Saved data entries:
---*---

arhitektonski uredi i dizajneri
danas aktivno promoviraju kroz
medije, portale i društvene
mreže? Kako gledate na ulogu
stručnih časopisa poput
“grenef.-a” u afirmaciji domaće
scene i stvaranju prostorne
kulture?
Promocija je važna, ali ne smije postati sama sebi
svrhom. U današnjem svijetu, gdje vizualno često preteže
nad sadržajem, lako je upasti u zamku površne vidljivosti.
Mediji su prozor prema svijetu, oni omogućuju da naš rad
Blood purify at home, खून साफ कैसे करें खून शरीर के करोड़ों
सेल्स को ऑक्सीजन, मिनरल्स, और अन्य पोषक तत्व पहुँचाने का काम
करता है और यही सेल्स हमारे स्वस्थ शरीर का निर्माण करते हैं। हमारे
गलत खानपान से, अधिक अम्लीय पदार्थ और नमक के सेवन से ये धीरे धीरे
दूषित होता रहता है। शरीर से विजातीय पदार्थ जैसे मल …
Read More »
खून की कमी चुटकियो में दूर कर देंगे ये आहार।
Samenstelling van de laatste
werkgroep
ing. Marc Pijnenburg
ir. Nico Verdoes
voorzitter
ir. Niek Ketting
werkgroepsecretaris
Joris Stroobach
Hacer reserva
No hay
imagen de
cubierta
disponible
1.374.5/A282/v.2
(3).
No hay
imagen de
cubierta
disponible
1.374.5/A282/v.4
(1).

---*---

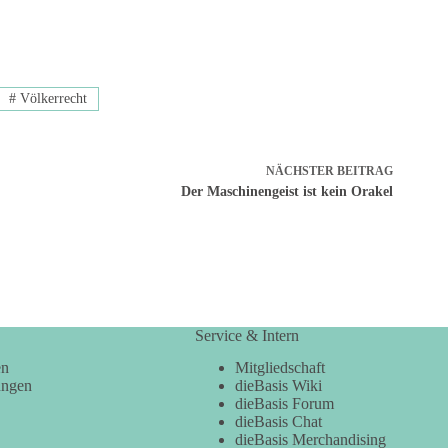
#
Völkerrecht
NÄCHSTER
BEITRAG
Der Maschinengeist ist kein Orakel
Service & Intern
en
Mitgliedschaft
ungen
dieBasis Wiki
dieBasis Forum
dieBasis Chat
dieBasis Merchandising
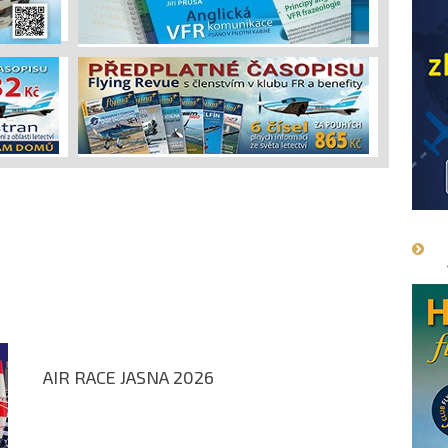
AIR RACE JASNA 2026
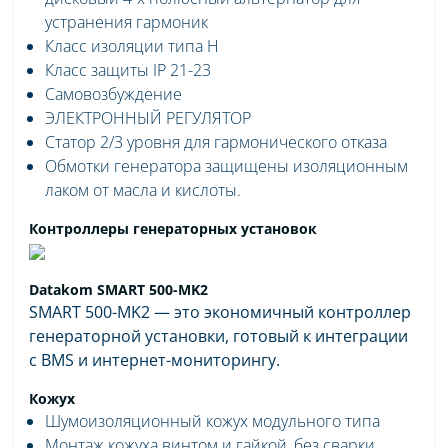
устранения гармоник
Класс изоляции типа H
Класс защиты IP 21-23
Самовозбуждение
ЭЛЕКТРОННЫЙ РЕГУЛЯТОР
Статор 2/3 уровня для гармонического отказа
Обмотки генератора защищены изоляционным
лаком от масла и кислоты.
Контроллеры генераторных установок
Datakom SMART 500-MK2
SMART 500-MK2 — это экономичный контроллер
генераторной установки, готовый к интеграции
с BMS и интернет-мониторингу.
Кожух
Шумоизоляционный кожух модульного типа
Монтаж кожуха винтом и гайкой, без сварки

---*---

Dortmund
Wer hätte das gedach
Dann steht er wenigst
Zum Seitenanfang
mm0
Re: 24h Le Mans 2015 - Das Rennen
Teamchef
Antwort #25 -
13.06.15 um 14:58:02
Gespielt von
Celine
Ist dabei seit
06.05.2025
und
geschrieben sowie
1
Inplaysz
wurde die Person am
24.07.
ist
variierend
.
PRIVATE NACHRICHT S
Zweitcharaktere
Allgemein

---*---

Rewrite the lines of the records starting at the line that contains "AIR RACE JASNA 2026" and ending with the line that contains "Монтаж кожуха винтом и гайкой, без сварки", replacing "лаком" with "эмалью" and changing nothing else. Leave the pictures out of your answer.

ANSWER BOX:
AIR RACE JASNA 2026
устранения гармоник
Класс изоляции типа H
Класс защиты IP 21-23
Самовозбуждение
ЭЛЕКТРОННЫЙ РЕГУЛЯТОР
Статор 2/3 уровня для гармонического отказа
Обмотки генератора защищены изоляционным
эмалью от масла и кислоты.
Контроллеры генераторных установок
Datakom SMART 500-MK2
SMART 500-MK2 — это экономичный контроллер
генераторной установки, готовый к интеграции
с BMS и интернет-мониторингу.
Кожух
Шумоизоляционный кожух модульного типа
Монтаж кожуха винтом и гайкой, без сварки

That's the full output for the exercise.